Most of her life, my mother didn’t have a room to herself. She grew up the baby of seven children in rural Jamaica. I am not sure of the dimensions, but in the ’50s in rural Jamaica, my mother’s childhood home was not much. I’m sure “meager accommodations” is a fair summation of the place, and I’m quite convinced that my mother could not have possibly had her own room. Then she went to school, where she had roommates. Then she lived as a young woman with her best friend and another friend. She took in her niece. Then she got married. Her mother and sister soon moved in. I was born. Space became a sanctuary for my mom – one she sought and craved – for most of my life. If I learned nothing else from my mom, I learned to fear the Lord and keep my personal space sacred lest I lose it and spend the rest of my life trying to reclaim and rest in it again.
When I met Mr he lived alone.
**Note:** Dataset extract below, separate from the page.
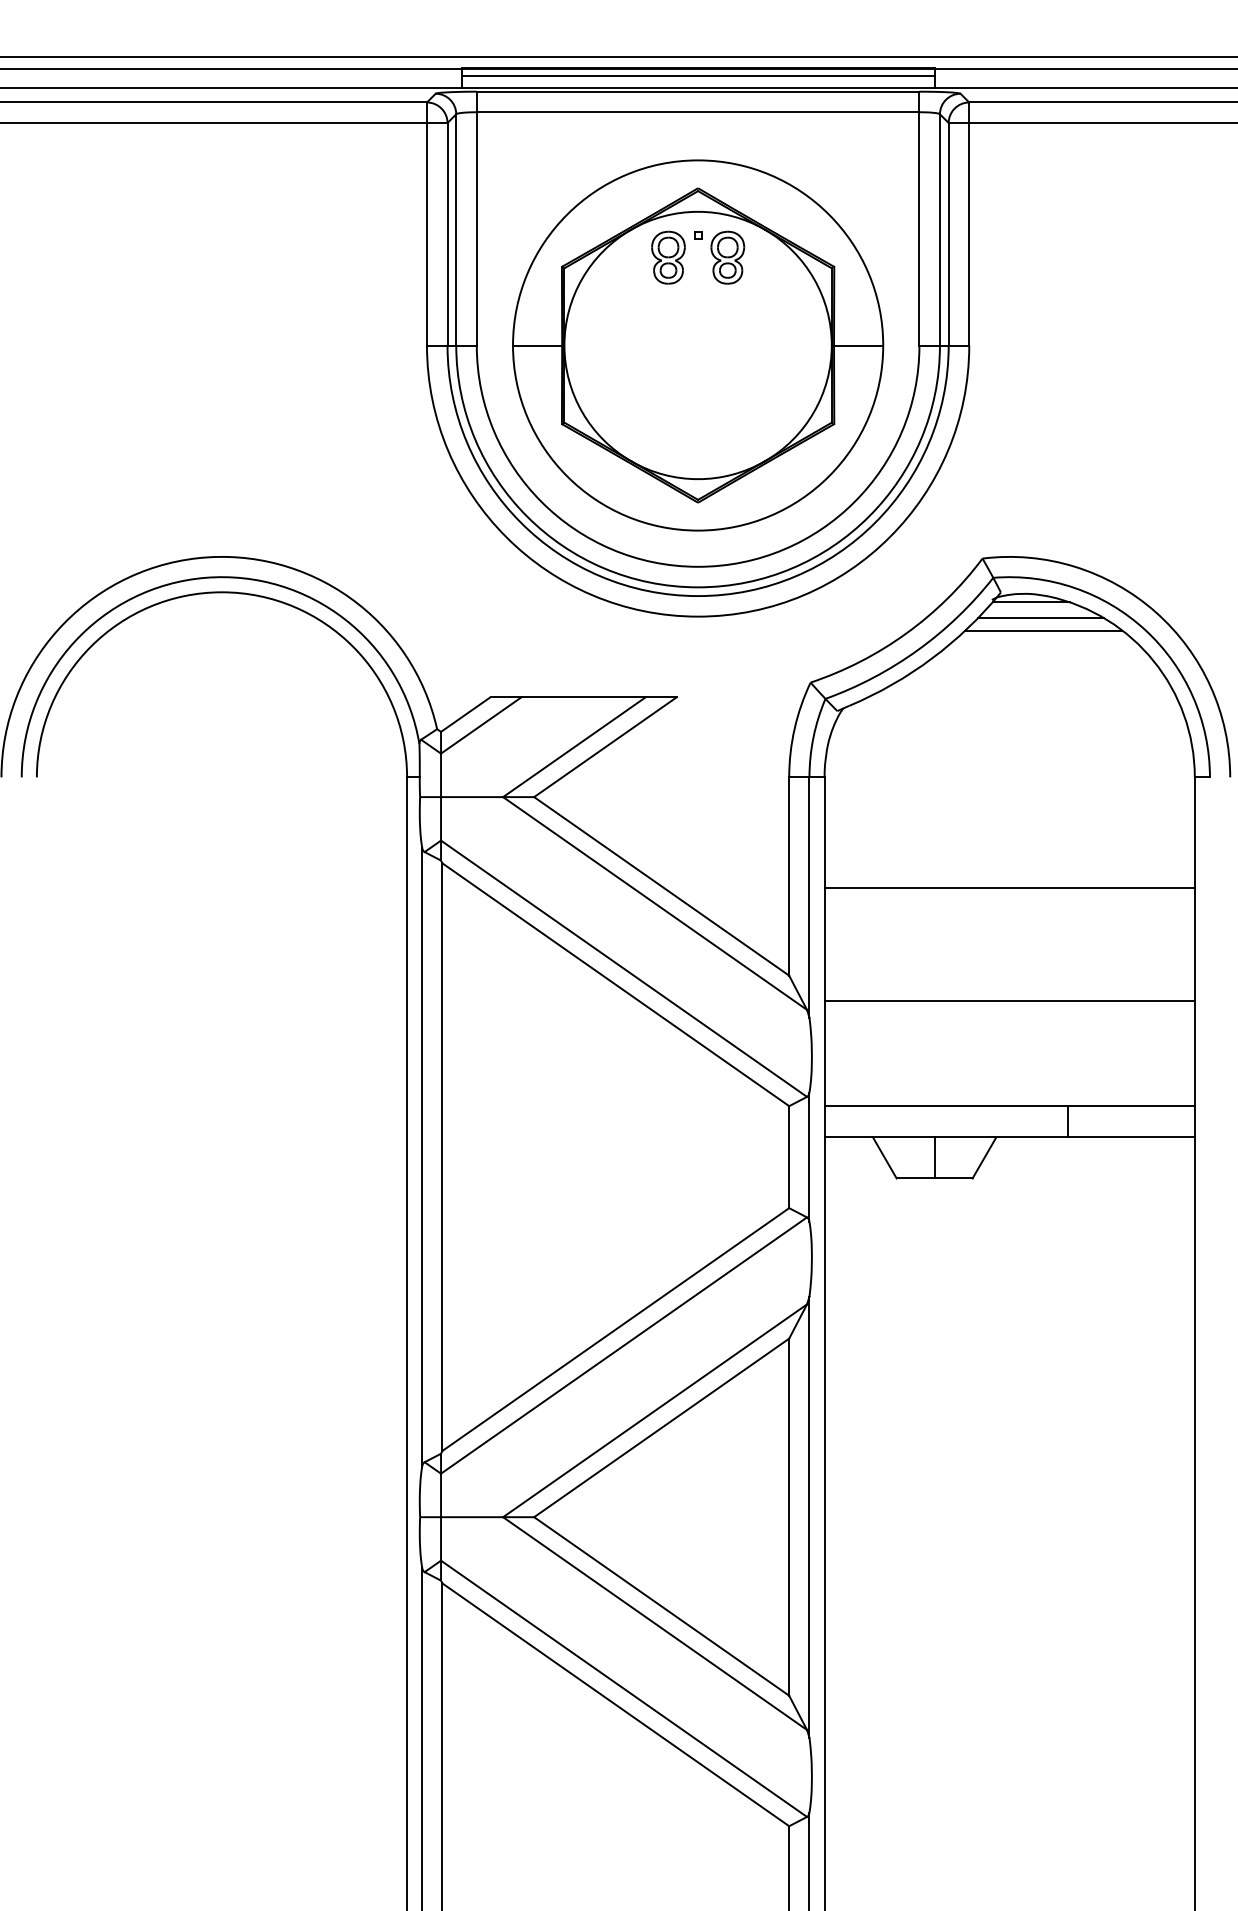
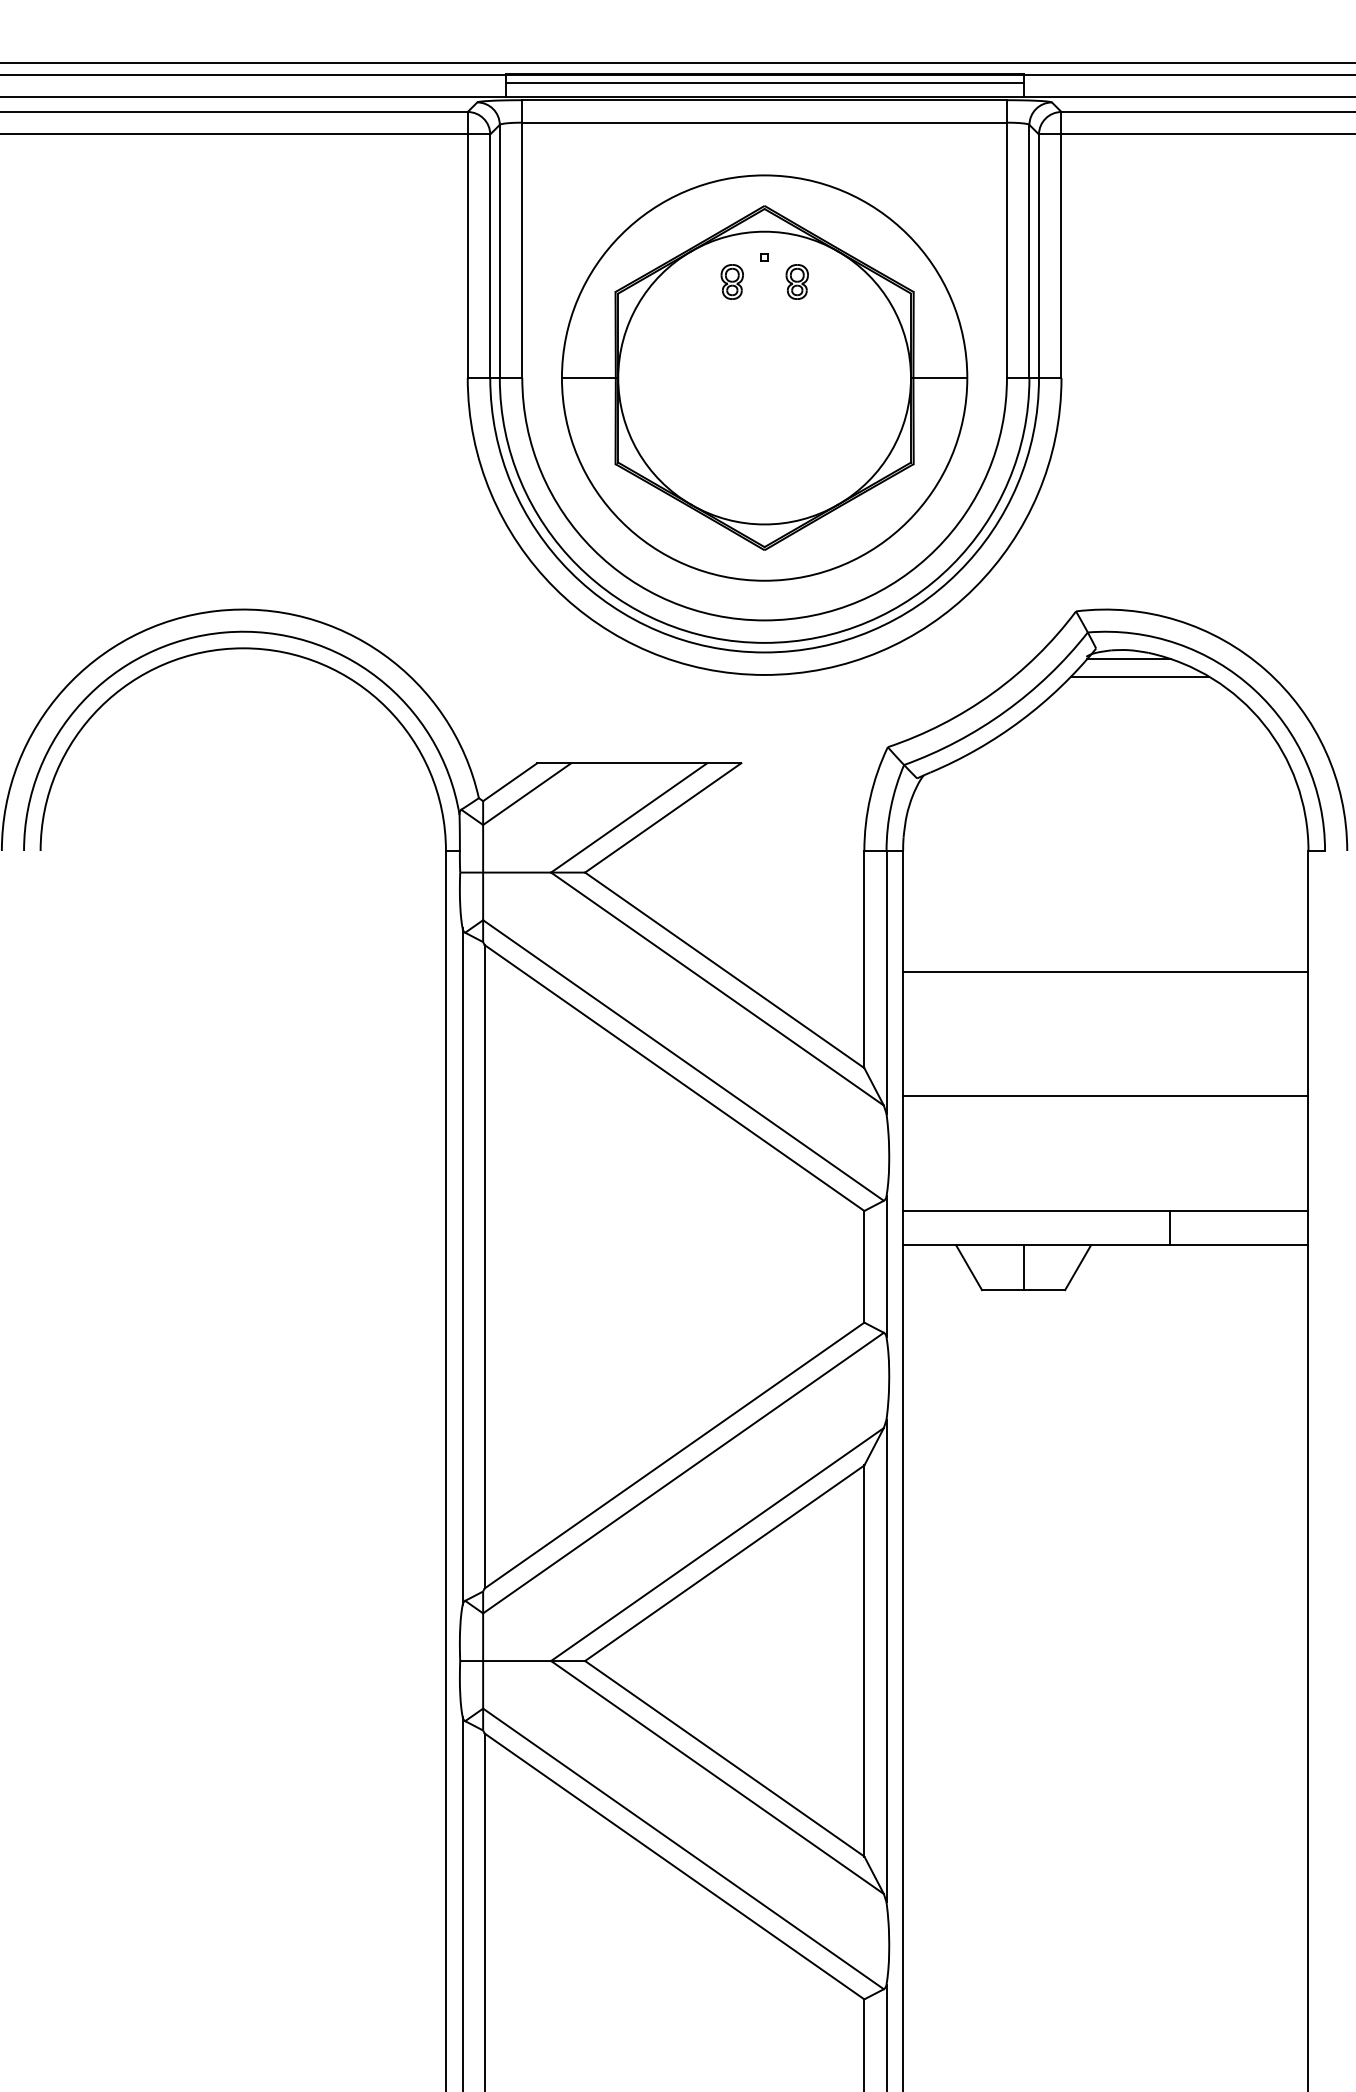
part: (668, 257) -> (732, 281), size x0.6
part: (728, 257) -> (797, 281), size x0.6
line: (1044, 630) -> (1143, 690), removed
Now Mr’s living situation is a challenge for him and, consequently, our relationship. He doesn’t have space. He knows it’s a problem. When I make the 5-hour journey to New York, we rarely sleep under the same roof, or in the same bed, for lack of space. I stay with my family or friends. We look forward to living under the same roof as man and wife, in what will most likely be the opposite of any spacious living quarters. When we talk about what we look forward to most in marriage, it is often something along the lines of “waking up together” or “going to bed together.” We both want to be together – in each others’ physical presence – very much. But I’ll still carve out my space, no doubt, in meditative moments, quiet devotion to God early in the morning before Mr likes to be awake, on running trails, on my bicycle, in lanes of the public pool doing laps. I’m looking forward to it in a way – my shared, domesticated life in our home balancing my free, individual existence in the wild.
Every woman should have a wild space, and any woman who hasn’t gone on some journey, alone, into a wild place of her own volition should do it before it’s too late. That’s just my opinion, though. Do what you feel.